◆ **WHAT YOU ARE ASKED TO DO**
Could you output exactly the lines from the one containing "- T6 vertebra: <228,280,287,364>" through the end of the records below, and nothing more?

Recorded data
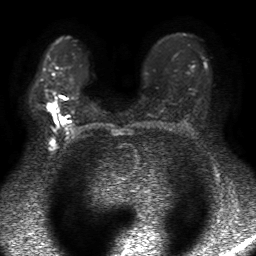
Breast MRI, one axial slice. Slice 34 of 50 in the series (ordered by position). Diffusion-weighted series; image 2 of 4 stored at this slice position (different b-values; order by instance number). 1.5 T. 4 mm slice thickness. 256 × 256 image matrix. Female patient.
Structures marked on this image (manually delineated by an expert):
- tumour on diffusion-weighted imaging: bounding box (x1, y1, x2, y2) in pixels: (47, 102, 54, 111)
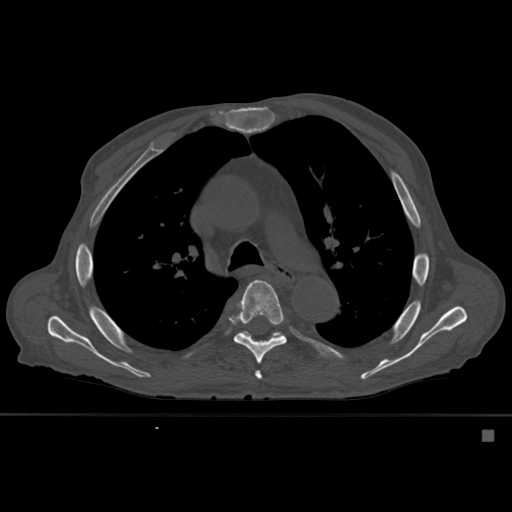
CT including the spine, one axial slice; bone window (W 1800 / L 400 HU); 512 × 512 image matrix, field of view 373 × 373 mm. Male patient, age 78 years. Case-level facts recorded for this patient, not image findings: primary cancer: prostate.
Outlined on this slice (semi-automatic segmentation, software-assisted and operator-edited):
- T5 vertebra: bounding box <255,371,262,380> (left, top, right, bottom; pixels)
- T6 vertebra: <228,280,287,364>
- T7 vertebra: <241,331,282,338>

◆ **RESULT OF THE EXERCISE**
- T6 vertebra: <228,280,287,364>
- T7 vertebra: <241,331,282,338>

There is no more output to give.